El patio estaba lleno de chavales y de vida como cualquier patio salesiano. Charlando, paseando, jugando, entrenando, riendo o simplemente disfrutando de pequeños pero intensos trozos de vida.
Y en un campo de fútbol-sala unos chicos de once años que debían estudiar sexto de Primaria, jugaban una “pachanga” de fútbol. En un momento sorpresivo del partido informal un equipo mete gol y uno de ellos tras recoger el balón en la portería del equipo contrario y corriendo al medio del campo con el balón debajo del brazo grita: ¡Tenéis que dejar tiempo para festejar el gol! Y con el balón parado en medio campo el equipo goleador, en grupo, unido, agarrado por los hombros, a coro, gritaba, saltaba, sonreía, se animaba, recargaba pilas, y vivía y revivía el gol marcado. Y los que pasábamos por allí nos dejábamos contagiar por su celebración sincera y nada competitiva ni despectiva hacia los contrarios. Un sacramento de la vida, que diría Leonardo.
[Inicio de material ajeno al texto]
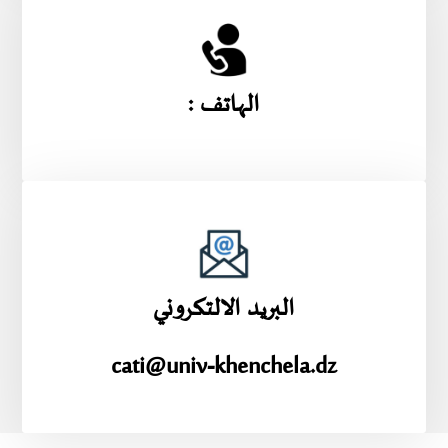
الهاتف :
البريد الالتكروني
cati@univ-khenchela.dz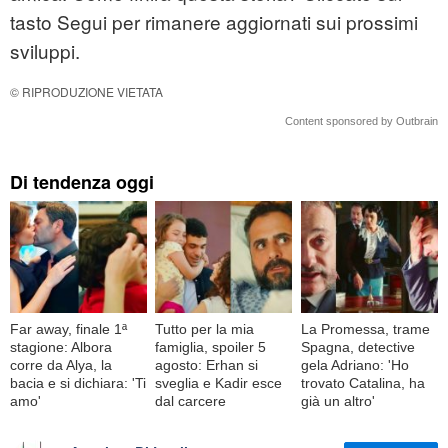
tasto Segui per rimanere aggiornati sui prossimi
sviluppi.
© RIPRODUZIONE VIETATA
Content sponsored by Outbrain
Di tendenza oggi
Far away, finale 1ª
Tutto per la mia
La Promessa, trame
stagione: Albora
famiglia, spoiler 5
Spagna, detective
corre da Alya, la
agosto: Erhan si
gela Adriano: 'Ho
bacia e si dichiara: 'Ti
sveglia e Kadir esce
trovato Catalina, ha
amo'
dal carcere
già un altro'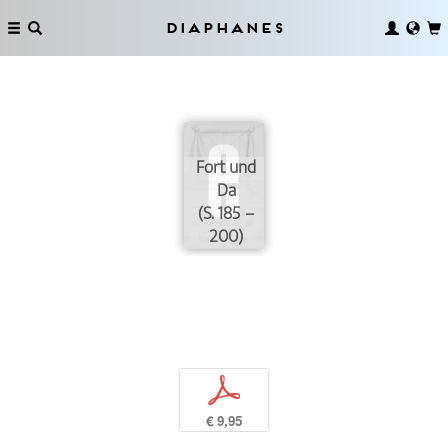
Diaphanes
Fort und
Da
(S. 185 –
200)
p
€ 9,95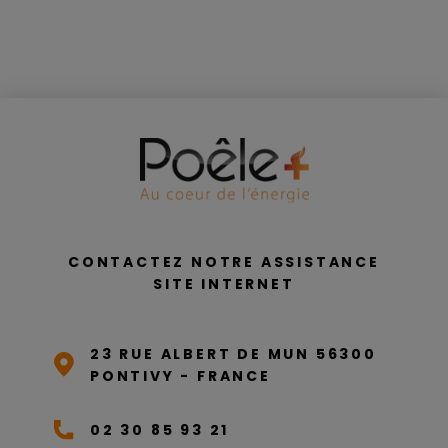
CONTACTEZ NOTRE ASSISTANCE
SITE INTERNET
23 RUE ALBERT DE MUN 56300
PONTIVY - FRANCE
02 30 85 93 21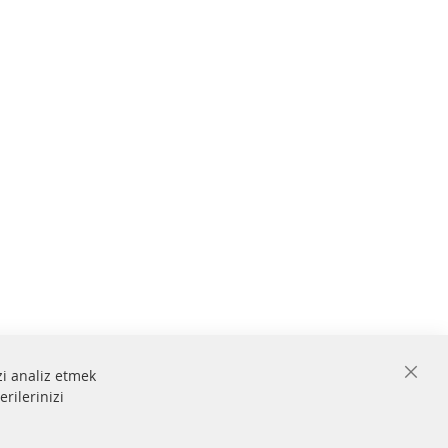
zi analiz etmek
Close
erilerinizi
Cooki
Bar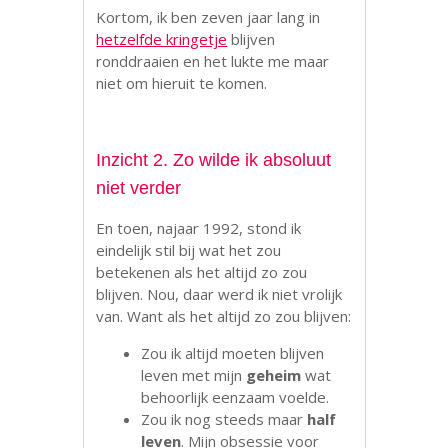
Kortom, ik ben zeven jaar lang in
hetzelfde kringetje
blijven
ronddraaien en het lukte me maar
niet om hieruit te komen.
Inzicht 2. Zo wilde ik absoluut
niet verder
En toen, najaar 1992, stond ik
eindelijk stil bij wat het zou
betekenen als het altijd zo zou
blijven. Nou, daar werd ik niet vrolijk
van. Want als het altijd zo zou blijven:
Zou ik altijd moeten blijven
leven met mijn
geheim
wat
behoorlijk eenzaam voelde.
Zou ik nog steeds maar
half
leven
. Mijn obsessie voor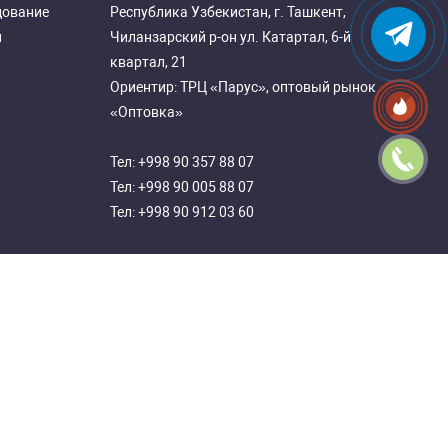
дование
Республика Узбекистан, г. Ташкент,
и
Чиланзарский р-он ул. Катартал, 6-й
квартал, 21
Ориентир: ТРЦ «Парус», оптовый рынок
«Оптовка»
Тел:
+998 90 357 88 07
Тел:
+998 90 005 88 07
Тел:
+998 90 912 03 60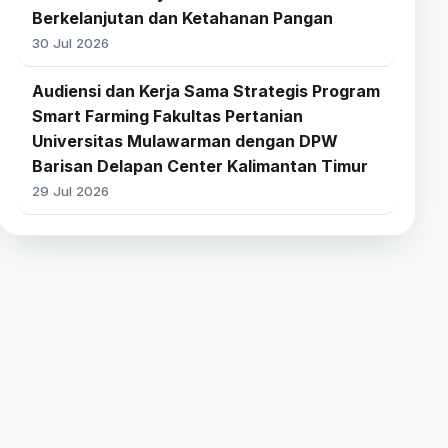
Berkelanjutan dan Ketahanan Pangan
30 Jul 2026
Audiensi dan Kerja Sama Strategis Program
Smart Farming Fakultas Pertanian
Universitas Mulawarman dengan DPW
Barisan Delapan Center Kalimantan Timur
29 Jul 2026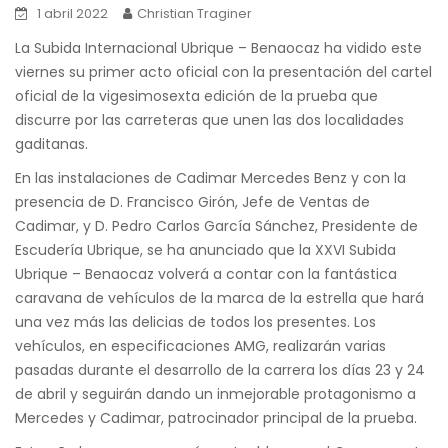
1 abril 2022
Christian Traginer
La Subida Internacional Ubrique – Benaocaz ha vidido este
viernes su primer acto oficial con la presentación del cartel
oficial de la vigesimosexta edición de la prueba que
discurre por las carreteras que unen las dos localidades
gaditanas.
En las instalaciones de Cadimar Mercedes Benz y con la
presencia de D. Francisco Girón, Jefe de Ventas de
Cadimar, y D. Pedro Carlos García Sánchez, Presidente de
Escudería Ubrique, se ha anunciado que la XXVI Subida
Ubrique – Benaocaz volverá a contar con la fantástica
caravana de vehículos de la marca de la estrella que hará
una vez más las delicias de todos los presentes. Los
vehículos, en especificaciones AMG, realizarán varias
pasadas durante el desarrollo de la carrera los días 23 y 24
de abril y seguirán dando un inmejorable protagonismo a
Mercedes y Cadimar, patrocinador principal de la prueba.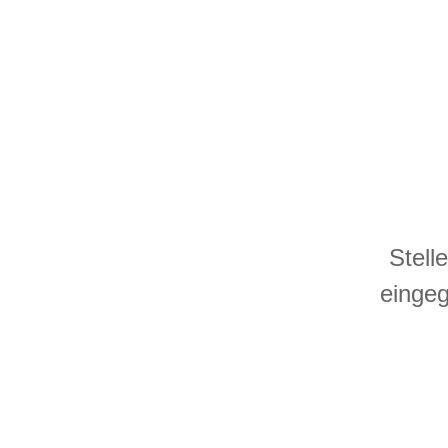
Stell
eingeg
En este mundo deslizante como una pista de hielo, líquido como el océano Atlántico, instantáneo como el Nescafé, fragmentario como el puzzle de 5.000 piezas, neoliberal como un todo a 1€… necesitamos pararnos, celebrar y saborear nuestros grandes y pequeños trozos de vida vividos y revividos. Necesitamos para vivir auténtica, intensa, personal, profundamente, también momentos para celebrar, no simplemente para consumir fiesta.
Porque no puedo ver una película llegando corriendo al cine y ya iniciada. Porque no puedo comunicarme contigo con 40 whatsapps abiertos a la vez. Porque no puedo sentarme delante de ti con una mente en varios continentes. Porque no puedo saborear ese helado de fresa con la boca llena de chocolate. Porque no puedo contemplar con tantos estímulos deslumbrantes. Porque no puedo sorprenderme porque solo miro y oigo, ni veo ni escucho…
De ahí que apostemos en nuestras dinámicas (¿o vidas?) juveniles y no tan juveniles, por la interioridad “habitada” (para que todos entiendan lo que entiendo yo sin necesidad de apellidos). Tenemos que desaprender para aprender, desacelerar para intensificar, dejar de tragar para masticar, no consumir consumiéndonos para vivir viviendo.
De ahí que las comunidades cristianas rodeen la gran fiesta de la Pascua de 90 (40 + 50) días (¡tres meses!). ¡Hay que celebrarla! ¡Tenemos que saborearla! ¡Qué no se nos escape el auténtico significado de nuestra gran FIESTA!
¡Hay tiempo! ¡Tenemos tiempo! ¡Hay muchos trozos de vida para compartir y festejar con uno mismo, con los otros y las otras, con el mundo y con el Otro!